**TASK INSTRUCTIONS**.
Below are entries. Reproduce exactly the lines between the line holding "X103085000Y-55915000I0J-250000D01*" and the line holding "X120650000Y-95250000D03*", inclusive, and only those.

(Records from a data source)

== Segment start ==

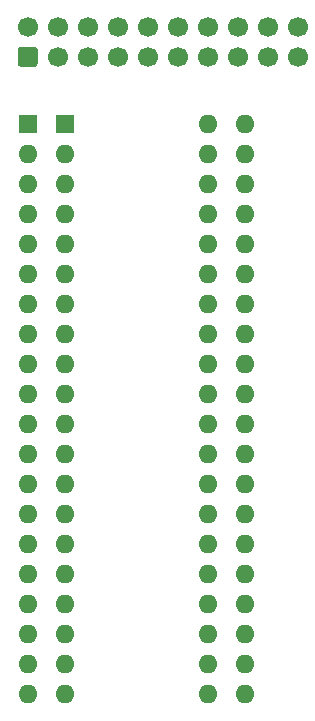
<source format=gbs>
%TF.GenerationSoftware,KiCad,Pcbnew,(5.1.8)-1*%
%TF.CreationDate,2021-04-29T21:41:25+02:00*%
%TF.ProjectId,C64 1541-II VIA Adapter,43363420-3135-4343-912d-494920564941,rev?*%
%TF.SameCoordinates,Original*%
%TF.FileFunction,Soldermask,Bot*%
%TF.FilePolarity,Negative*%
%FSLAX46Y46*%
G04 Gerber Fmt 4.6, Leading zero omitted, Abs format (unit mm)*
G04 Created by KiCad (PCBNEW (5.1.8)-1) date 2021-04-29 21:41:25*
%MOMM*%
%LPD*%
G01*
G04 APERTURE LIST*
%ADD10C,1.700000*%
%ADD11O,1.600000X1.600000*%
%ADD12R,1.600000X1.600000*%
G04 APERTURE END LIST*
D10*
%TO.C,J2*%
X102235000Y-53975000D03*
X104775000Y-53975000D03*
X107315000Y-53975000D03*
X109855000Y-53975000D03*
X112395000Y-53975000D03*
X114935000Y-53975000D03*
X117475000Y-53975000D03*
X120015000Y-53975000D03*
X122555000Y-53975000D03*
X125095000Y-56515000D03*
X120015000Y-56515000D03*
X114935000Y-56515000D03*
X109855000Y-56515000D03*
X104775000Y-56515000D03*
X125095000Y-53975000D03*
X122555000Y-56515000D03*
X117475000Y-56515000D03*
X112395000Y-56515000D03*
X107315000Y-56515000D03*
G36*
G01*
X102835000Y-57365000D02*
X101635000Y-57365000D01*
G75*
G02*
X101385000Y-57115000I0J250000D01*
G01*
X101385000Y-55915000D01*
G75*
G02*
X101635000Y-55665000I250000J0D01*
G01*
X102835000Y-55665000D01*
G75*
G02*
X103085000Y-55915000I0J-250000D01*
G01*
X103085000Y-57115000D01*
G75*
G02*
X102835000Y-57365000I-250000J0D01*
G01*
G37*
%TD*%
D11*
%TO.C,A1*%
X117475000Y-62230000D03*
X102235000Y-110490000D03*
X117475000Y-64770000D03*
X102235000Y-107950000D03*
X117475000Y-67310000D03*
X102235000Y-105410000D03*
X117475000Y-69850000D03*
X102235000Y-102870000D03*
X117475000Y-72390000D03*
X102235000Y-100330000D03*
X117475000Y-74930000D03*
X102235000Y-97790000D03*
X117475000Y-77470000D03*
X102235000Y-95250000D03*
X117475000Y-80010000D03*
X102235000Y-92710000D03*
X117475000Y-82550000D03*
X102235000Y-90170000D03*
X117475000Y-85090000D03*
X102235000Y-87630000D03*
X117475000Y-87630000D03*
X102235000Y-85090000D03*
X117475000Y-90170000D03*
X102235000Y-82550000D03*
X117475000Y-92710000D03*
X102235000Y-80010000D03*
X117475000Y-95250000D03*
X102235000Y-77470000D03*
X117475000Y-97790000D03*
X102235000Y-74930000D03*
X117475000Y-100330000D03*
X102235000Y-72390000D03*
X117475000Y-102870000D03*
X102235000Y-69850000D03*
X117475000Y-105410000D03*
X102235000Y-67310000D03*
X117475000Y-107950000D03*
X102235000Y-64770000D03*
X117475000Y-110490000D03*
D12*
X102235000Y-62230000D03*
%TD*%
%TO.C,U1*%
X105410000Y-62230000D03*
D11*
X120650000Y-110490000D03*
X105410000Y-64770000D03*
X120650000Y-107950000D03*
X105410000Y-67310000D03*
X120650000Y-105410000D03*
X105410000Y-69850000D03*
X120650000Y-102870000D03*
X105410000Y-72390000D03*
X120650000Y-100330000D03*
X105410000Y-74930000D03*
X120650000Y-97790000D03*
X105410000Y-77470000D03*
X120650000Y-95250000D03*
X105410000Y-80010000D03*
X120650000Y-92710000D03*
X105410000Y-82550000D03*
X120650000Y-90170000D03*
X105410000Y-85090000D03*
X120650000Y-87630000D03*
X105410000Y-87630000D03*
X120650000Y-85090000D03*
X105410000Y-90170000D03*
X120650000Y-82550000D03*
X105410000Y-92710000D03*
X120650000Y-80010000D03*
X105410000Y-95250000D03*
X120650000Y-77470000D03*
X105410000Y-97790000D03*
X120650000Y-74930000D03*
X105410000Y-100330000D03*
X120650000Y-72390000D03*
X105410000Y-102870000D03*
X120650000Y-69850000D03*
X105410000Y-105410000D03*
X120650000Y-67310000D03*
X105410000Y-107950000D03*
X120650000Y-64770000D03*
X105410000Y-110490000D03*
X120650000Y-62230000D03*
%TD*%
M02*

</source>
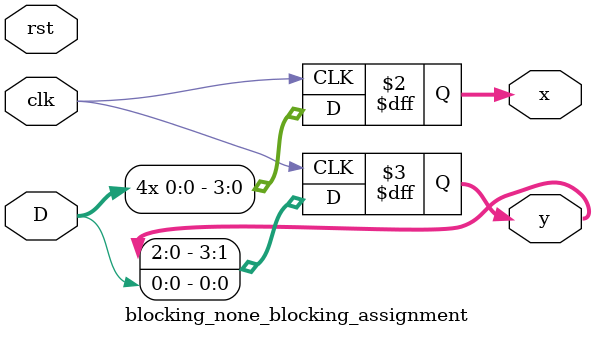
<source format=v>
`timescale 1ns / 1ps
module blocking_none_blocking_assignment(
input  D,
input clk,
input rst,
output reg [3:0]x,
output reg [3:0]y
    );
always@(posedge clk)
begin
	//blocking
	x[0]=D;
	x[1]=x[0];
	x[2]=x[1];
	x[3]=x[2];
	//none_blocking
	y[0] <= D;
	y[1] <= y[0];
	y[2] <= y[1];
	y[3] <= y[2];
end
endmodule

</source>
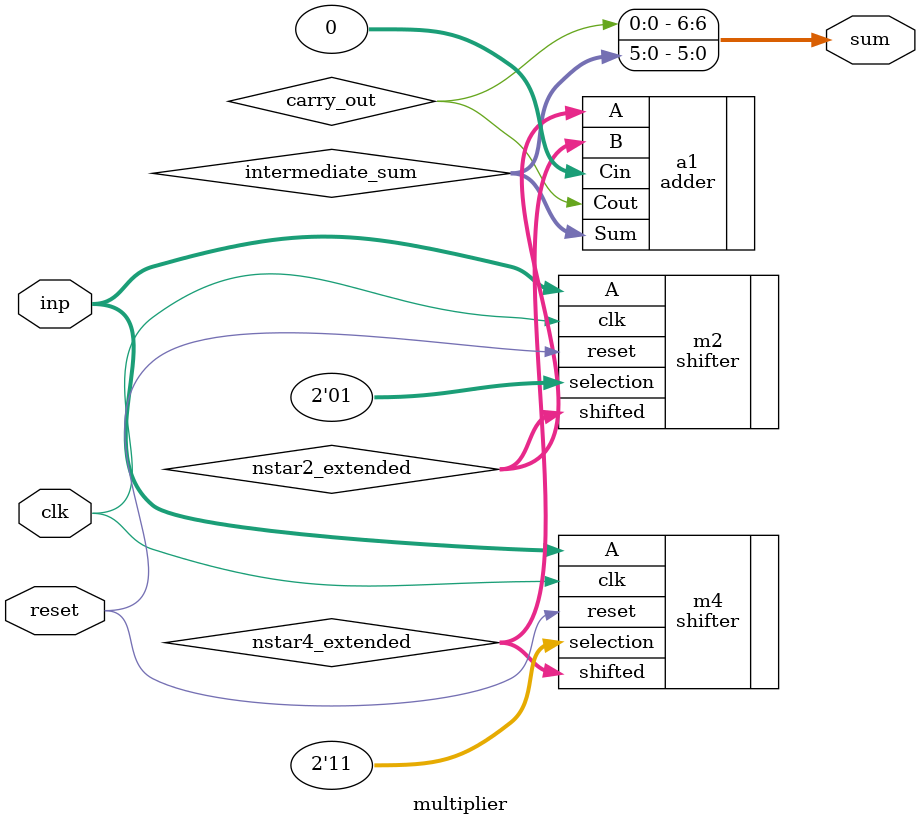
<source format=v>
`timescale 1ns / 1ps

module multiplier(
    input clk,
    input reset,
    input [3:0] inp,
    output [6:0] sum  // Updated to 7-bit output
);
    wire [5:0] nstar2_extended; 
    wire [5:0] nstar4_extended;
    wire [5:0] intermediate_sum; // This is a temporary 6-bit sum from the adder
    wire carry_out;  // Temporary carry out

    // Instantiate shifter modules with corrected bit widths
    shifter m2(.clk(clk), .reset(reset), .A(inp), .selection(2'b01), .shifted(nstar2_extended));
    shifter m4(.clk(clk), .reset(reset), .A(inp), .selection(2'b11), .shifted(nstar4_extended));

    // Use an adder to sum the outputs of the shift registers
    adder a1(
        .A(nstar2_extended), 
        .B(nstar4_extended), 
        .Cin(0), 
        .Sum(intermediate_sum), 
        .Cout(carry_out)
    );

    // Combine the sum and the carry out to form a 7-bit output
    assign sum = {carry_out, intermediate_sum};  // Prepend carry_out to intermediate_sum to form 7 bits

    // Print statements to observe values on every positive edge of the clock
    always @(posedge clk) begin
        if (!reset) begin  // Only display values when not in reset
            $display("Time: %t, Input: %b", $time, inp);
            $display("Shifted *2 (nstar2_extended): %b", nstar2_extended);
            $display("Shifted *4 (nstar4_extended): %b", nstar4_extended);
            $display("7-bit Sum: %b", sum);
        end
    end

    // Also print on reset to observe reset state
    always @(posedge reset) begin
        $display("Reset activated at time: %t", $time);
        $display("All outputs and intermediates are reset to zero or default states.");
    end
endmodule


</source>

== Segment end ==
== Segment start ==

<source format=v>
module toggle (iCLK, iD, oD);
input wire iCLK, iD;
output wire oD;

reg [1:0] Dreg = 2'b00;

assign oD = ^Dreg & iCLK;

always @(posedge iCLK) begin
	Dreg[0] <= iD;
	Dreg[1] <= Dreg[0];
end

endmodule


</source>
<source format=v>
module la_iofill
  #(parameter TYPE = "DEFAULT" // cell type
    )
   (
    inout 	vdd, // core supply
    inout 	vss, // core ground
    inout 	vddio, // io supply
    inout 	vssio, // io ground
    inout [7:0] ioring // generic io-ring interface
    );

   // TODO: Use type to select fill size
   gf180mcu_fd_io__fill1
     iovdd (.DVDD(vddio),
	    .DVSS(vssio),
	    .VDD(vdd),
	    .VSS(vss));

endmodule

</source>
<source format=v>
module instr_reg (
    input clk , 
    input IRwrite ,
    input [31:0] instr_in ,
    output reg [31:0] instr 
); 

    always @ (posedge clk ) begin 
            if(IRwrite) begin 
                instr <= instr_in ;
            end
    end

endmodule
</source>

== Segment end ==

**TASK ANSWER**.
X103085000Y-55915000I0J-250000D01*
G01*
X103085000Y-57115000D01*
G75*
G02*
X102835000Y-57365000I-250000J0D01*
G01*
G37*
%TD*%
D11*
%TO.C,A1*%
X117475000Y-62230000D03*
X102235000Y-110490000D03*
X117475000Y-64770000D03*
X102235000Y-107950000D03*
X117475000Y-67310000D03*
X102235000Y-105410000D03*
X117475000Y-69850000D03*
X102235000Y-102870000D03*
X117475000Y-72390000D03*
X102235000Y-100330000D03*
X117475000Y-74930000D03*
X102235000Y-97790000D03*
X117475000Y-77470000D03*
X102235000Y-95250000D03*
X117475000Y-80010000D03*
X102235000Y-92710000D03*
X117475000Y-82550000D03*
X102235000Y-90170000D03*
X117475000Y-85090000D03*
X102235000Y-87630000D03*
X117475000Y-87630000D03*
X102235000Y-85090000D03*
X117475000Y-90170000D03*
X102235000Y-82550000D03*
X117475000Y-92710000D03*
X102235000Y-80010000D03*
X117475000Y-95250000D03*
X102235000Y-77470000D03*
X117475000Y-97790000D03*
X102235000Y-74930000D03*
X117475000Y-100330000D03*
X102235000Y-72390000D03*
X117475000Y-102870000D03*
X102235000Y-69850000D03*
X117475000Y-105410000D03*
X102235000Y-67310000D03*
X117475000Y-107950000D03*
X102235000Y-64770000D03*
X117475000Y-110490000D03*
D12*
X102235000Y-62230000D03*
%TD*%
%TO.C,U1*%
X105410000Y-62230000D03*
D11*
X120650000Y-110490000D03*
X105410000Y-64770000D03*
X120650000Y-107950000D03*
X105410000Y-67310000D03*
X120650000Y-105410000D03*
X105410000Y-69850000D03*
X120650000Y-102870000D03*
X105410000Y-72390000D03*
X120650000Y-100330000D03*
X105410000Y-74930000D03*
X120650000Y-97790000D03*
X105410000Y-77470000D03*
X120650000Y-95250000D03*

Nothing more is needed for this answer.